# Testo fornito
+++
Intanto, quei terroristi – e chi li armò ed organizzò quegli attentati – avevano raggiunto il più profondo degli obiettivi: incidere sull’evoluzione della società, da loro considerata ‘nemica’, provocando profondi cambiamenti nei concetti di democrazia e di comunità. Il risultato, che ancora stiamo subendo, è quello di ritornare ad un evidente egoismo socio-politico, rinunciando – almeno in parte, si spera – ad essere una società aperta, tollerante, includente, cadendo nell’errore di iniziare a considerare, da parte di una certa politica, scontato che per garantire la sicurezza si debbano comprimere alcuni diritti civili fondamentali, come se il concetto di sicurezza e quello di libertà, declinato nelle sue forme più varie, a partire dalla possibilità di muoversi liberamente, fossero – e siano ancora – in contraddizione, secondo l’equazione più sicurezza uguale meno libertà.
Populismi e sovranismi sono ritornati prepotentemente a farsi largo nei programmi di una certa politica, di destra quanto di sinistra. Considerandoci “soli contro tutti”, facendoci scudo con una nostra presunta superiorità socio-culturale rispetto alle altre società, ci rintaniamo dentro i nostri stretti confini provando a costruire muri che invece non possono essere più invalicabili, mentre, invece, dobbiamo convincerci che cultura e integrazione sono le sole armi utilizzabili per uscire da questa situazione, da questo assedio preoccupante.
E dare luce a questo secolo altrimenti nato nel buio. Nell’oscurità della paura
È questa la lezione dell’11 settembre.
+++
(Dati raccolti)
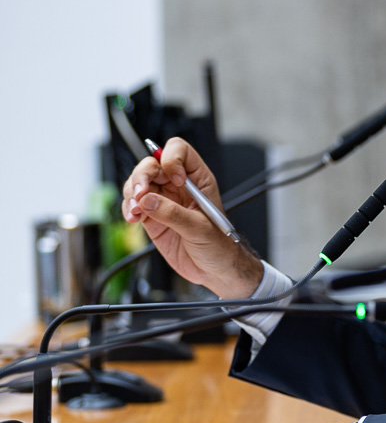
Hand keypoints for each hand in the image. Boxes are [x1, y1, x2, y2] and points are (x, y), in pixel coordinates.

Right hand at [122, 136, 261, 298]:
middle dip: (142, 175)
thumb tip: (148, 200)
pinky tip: (133, 218)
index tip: (173, 179)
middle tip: (141, 194)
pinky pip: (133, 203)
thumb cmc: (219, 246)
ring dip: (132, 192)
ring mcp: (163, 200)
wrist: (213, 271)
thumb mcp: (200, 229)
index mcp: (198, 181)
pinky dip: (128, 208)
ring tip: (137, 211)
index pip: (180, 152)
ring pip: (138, 182)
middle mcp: (179, 186)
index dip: (171, 159)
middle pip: (152, 164)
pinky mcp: (151, 216)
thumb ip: (173, 214)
+++
# Obiettivo del compito
Stabilisci se ciascuna affermazione concorda con il testo sull'11 settembre. Rispondi sì o no e cita alla lettera le parole decisive. 1. Populismi e sovranismi sono tornati nei programmi politici sia della destra sia della sinistra. 2. Il testo sostiene che sicurezza e libertà sono in contraddizione. 3. Cultura e integrazione sono indicate come le sole armi per uscire dalla situazione descritta.

# Risposta
1. Sì: "Populismi e sovranismi sono ritornati prepotentemente a farsi largo nei programmi di una certa politica, di destra quanto di sinistra."
2. No: "cadendo nell’errore di iniziare a considerare".
3. Sì: "cultura e integrazione sono le sole armi utilizzabili per uscire da questa situazione".